Intervention de Victor Deschamps

Réunion du jeudi 5 septembre 2019 à 9h35
Commission spéciale chargée d'examiner le projet de loi relatif à la bioéthique

Victor Deschamps, maître de conférences à l'université Panthéon-Assas Paris II :

Pour que les débats soient très clairs, il faut distinguer deux choses : comment informer l'enfant des conditions de sa conception pour qu'il puisse demander à connaître l'identité du donneur, et comment établir sa filiation. Ces deux sujets sont aujourd'hui imbriqués. Pourquoi ? L'un des objectifs affichés de la déclaration commune anticipée de volonté – notamment lorsqu'on l'envisage pour tous les enfants issus d'un don de gamètes – est de créer un mode spécial d'établissement de la filiation assorti d'une mention dans l'acte de naissance, de façon que les parents ne puissent plus mentir à leur enfant. C'est l'un des arguments invoqués pour étendre la déclaration anticipée de volonté. Je pense qu'il n'est pas pertinent de vouloir régler la question de l'accès aux origines personnelles par le biais d'un mode d'établissement de la filiation. Il faut distinguer les sujets et les régler séparément : la filiation ne peut pas être le moyen de garantir aux enfants la connaissance de leur mode de conception.

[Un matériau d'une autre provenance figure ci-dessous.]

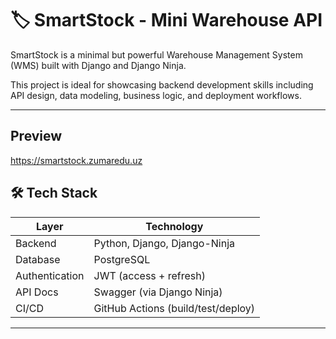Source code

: # 🏷️ SmartStock - Mini Warehouse API

SmartStock is a minimal but powerful Warehouse Management System (WMS) built with Django and Django Ninja.

This project is ideal for showcasing backend development skills including API design, data modeling, business logic, and deployment workflows.

---

## Preview
https://smartstock.zumaredu.uz

## 🛠️ Tech Stack

| Layer            | Technology                     |
|------------------|--------------------------------|
| Backend          | Python, Django, Django-Ninja   |
| Database         | PostgreSQL                     |
| Authentication   | JWT (access + refresh)         |
| API Docs         | Swagger (via Django Ninja)     |
| CI/CD            | GitHub Actions (build/test/deploy) |

---
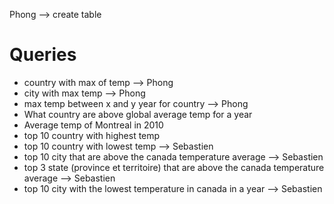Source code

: Phong --> create table

# Queries
- country with max of temp --> Phong
- city with max temp --> Phong
- max temp between x and y year for country --> Phong
- What country are above global average temp for a year
- Average temp of Montreal in 2010
- top 10 country with highest temp 
- top 10 country with lowest temp --> Sebastien
- top 10 city that are above the canada temperature average --> Sebastien
- top 3 state (province et territoire) that are above the canada temperature average --> Sebastien
- top 10 city with the lowest temperature in canada in a year --> Sebastien
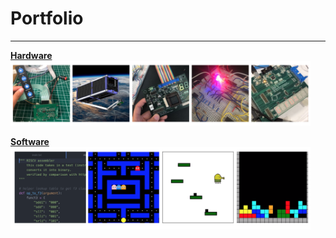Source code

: # Portfolio
---
<p style="text-align:center">
<b>

<a href="https://laurenadachi.github.io/hardware.html">Hardware</a>
<img src="images/Hardware.png?raw=true" style="width:480px;">

<a href="https://laurenadachi.github.io/software.html">Software</a>
<img src="images/Software.png?raw=true" style="width:480px;">

</b>
</p>

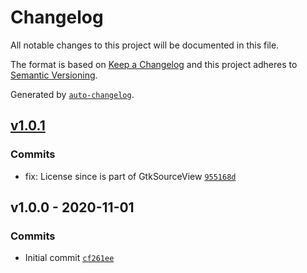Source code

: # Changelog

All notable changes to this project will be documented in this file.

The format is based on [Keep a Changelog](https://keepachangelog.com/en/1.0.0/)
and this project adheres to [Semantic Versioning](https://semver.org/spec/v2.0.0.html).

Generated by [`auto-changelog`](https://github.com/CookPete/auto-changelog).

## [v1.0.1](https://github.com/ArmandPhilippot/coldark-gtksourceview/compare/v1.0.0...v1.0.1)

### Commits

- fix: License since is part of GtkSourceView [`955168d`](https://github.com/ArmandPhilippot/coldark-gtksourceview/commit/955168d72ca4abf037f44e7ff3de6ae522a53dd5)

## v1.0.0 - 2020-11-01

### Commits

- Initial commit [`cf261ee`](https://github.com/ArmandPhilippot/coldark-gtksourceview/commit/cf261ee209e11d6b2f58f449a884c1498e664566)
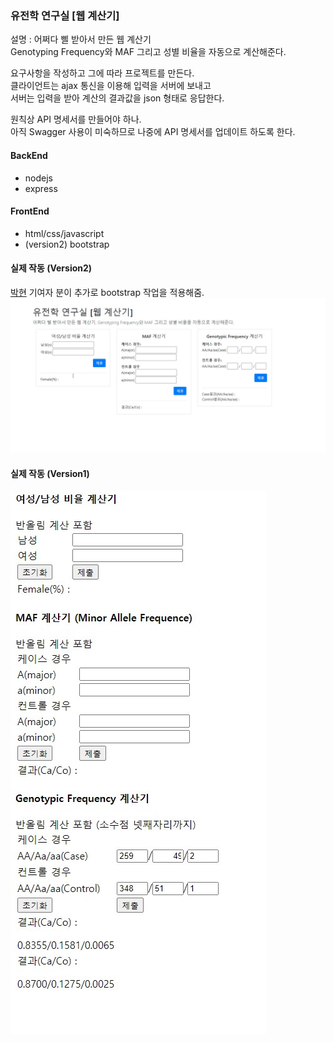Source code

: ### 유전학 연구실 [웹 계산기]  
설명 : 어쩌다 삘 받아서 만든 웹 계산기    
Genotyping Frequency와 MAF 그리고 성별 비율을 자동으로 계산해준다.    
  
요구사항을 작성하고 그에 따라 프로젝트를 만든다.    
클라이언트는 ajax 통신을 이용해 입력을 서버에 보내고    
서버는 입력을 받아 계산의 결과값을 json 형태로 응답한다.    
  
원칙상 API 명세서를 만들어야 하나.   
아직 Swagger 사용이 미숙하므로 나중에 API 명세서를 업데이트 하도록 한다.  
  
#### BackEnd
- nodejs
- express

#### FrontEnd
- html/css/javascript
- (version2) bootstrap


#### 실제 작동 (Version2)
[박현](https://github.com/HyunP-dev) 기여자 분이 추가로 bootstrap 작업을 적용해줌.
![alt text](./version2.jpg)

#### 실제 작동 (Version1)
![alt text](./image.jpg)

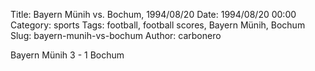 Title: Bayern Münih vs. Bochum, 1994/08/20
Date: 1994/08/20 00:00
Category: sports
Tags: football, football scores, Bayern Münih, Bochum
Slug: bayern-munih-vs-bochum
Author: carbonero


Bayern Münih 3 - 1 Bochum
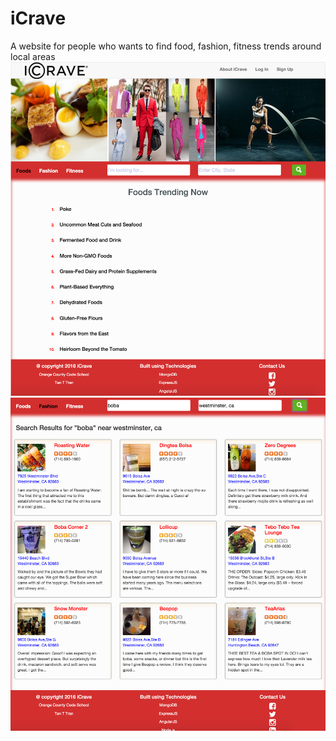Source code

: # iCrave
A website for people who wants to find food, fashion, fitness trends around local areas
<img src="public/image/screen-shot-one.png">
<img src="public/image/screen-shot-two.png">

Pour ce qui est de garantir aux enfants la connaissance de leur mode de conception, j'ai proposé dans la note que j'ai adressée à la commission une information obligatoire après avoir discuté avec les responsables associatifs. D'autres options peuvent être envisagées et je vous renvoie aux propositions et amendements que ces responsables associatifs ont pu formuler.

Pour ce qui est de l'établissement de la filiation, tout repose sur l'analyse qui est faite du fondement de ce lien. Si l'on dit que la filiation du titre VII est fondée sur la dimension biologique, alors on ne peut pas y avoir recours pour les couples de femmes. Or rien dans le code civil ne montre que la filiation du titre VII est fondée sur la dimension biologique. Le titre VII fait référence à la paternité et à la maternité ; il dit que la filiation paternelle est fondée sur la paternité et la filiation maternelle sur la maternité, autrement dit sur la parenté. La confusion entre biologie et parenté vient du fait qu'historiquement il n'y avait qu'une seule manière de faire des enfants : la procréation charnelle. Le titre VII n'est pas hétérosexué par essence : il est hétérosexué parce qu'à l'origine on ne peut procréer que charnellement et ceci nécessite un homme et une femme. Mais l'essence du titre VII est de rattacher l'enfant à ceux qui sont responsables de sa venue au monde. Or, aujourd'hui, les modes de procréation ont évolué, les structures familiales ont évolué, et l'on peut être responsable de la venue au monde d'un enfant sans procréer charnellement mais en consentant à une assistance médicale à la procréation. Il est envisagé de permettre demain à deux femmes de consentir ensemble à une AMP. La logique de responsabilité s'y applique également.

Il n'est pas exact de dire que si l'on ouvrait l'AMP aux couples de femmes, on écarterait les contentieux. L'article 311-20 tel qu'il est applicable aujourd'hui aux couples composés d'un homme et d'une femme sera applicable demain aux couples composés de deux femmes. Lorsque l'enfant est né d'une AMP, la responsabilité de sa venue au monde ne tient pas à un acte sexuel, mais au consentement à l'AMP. L'article 311-20 du code civil ne dit rien d'autre que lorsque l'enfant est né d'une AMP, sa filiation repose sur le consentement de ses parents. Si un parent cherche à se dérober, on peut forcer l'établissement de sa filiation en prouvant le consentement et, réciproquement, on peut contester une filiation. La filiation en cas d'AMP est contestable non par une preuve biologique, qui est non pertinente puisque la procréation n'est pas charnelle, mais à partir du consentement. On peut contester la filiation en prouvant que l'enfant n'est pas issu de l'AMP ou que le consentement de la personne reconnue comme parent est privé d'effet. C'est justement la logique de responsabilité qui fait que le titre VII est aujourd'hui bien adapté pour les couples qui recourent à un don de gamètes. Il serait demain tout à fait cohérent pour les couples de femmes, sous réserve d'adaptations minimes par rapport à ce qui est aujourd'hui proposé.